The retrospective nature of our study had some limitations. We recognized that AFV is dynamic and changes consistently; however, the groups we assessed were described by AFV at admission, without considering the AFV changes pending the latency period. Still, we suggest that AFV is more beneficial for clinical management in admission, because the longitudinal AFV levels are unknown during evaluation.
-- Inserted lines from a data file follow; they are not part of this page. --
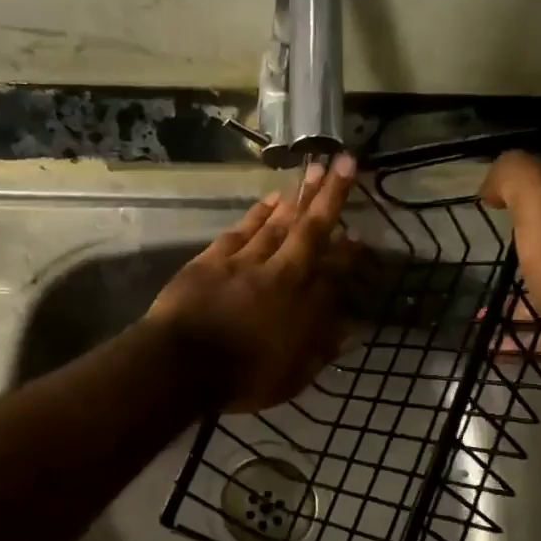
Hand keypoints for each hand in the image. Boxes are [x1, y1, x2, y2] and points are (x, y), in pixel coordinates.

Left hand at [148, 154, 357, 412]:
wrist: (181, 364)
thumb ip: (320, 351)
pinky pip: (242, 229)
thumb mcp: (290, 378)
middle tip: (341, 161)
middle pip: (309, 230)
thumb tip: (348, 329)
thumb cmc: (240, 379)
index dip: (347, 252)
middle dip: (329, 196)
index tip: (359, 234)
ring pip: (276, 223)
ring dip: (296, 197)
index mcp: (301, 306)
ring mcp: (244, 262)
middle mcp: (280, 274)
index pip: (333, 271)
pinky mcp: (213, 259)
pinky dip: (258, 213)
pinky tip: (270, 199)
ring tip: (312, 171)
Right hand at [480, 153, 540, 382]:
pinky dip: (529, 307)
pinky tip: (505, 324)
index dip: (521, 180)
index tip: (489, 202)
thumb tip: (494, 183)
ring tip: (496, 282)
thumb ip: (515, 173)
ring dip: (528, 266)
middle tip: (495, 236)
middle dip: (527, 222)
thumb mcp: (539, 198)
The principal power of the present research were the relatively wide cohort, having the study patients in a single center and managing them considering to a uniformed protocol, adjusting the findings for possible confounding factors, and having a relatively homogeneous cohort that was limited to events of PPROM between 24th
Our results indicated that neither oligohydramnios nor anhydramnios during admission was related to the RDS risk, but that GA at PPROM, GA at delivery, latency period, and cesarean delivery are independently associated with that risk. This knowledge can be taken into account while advising to a pregnant woman with early PPROM about newborn outcome and management choices.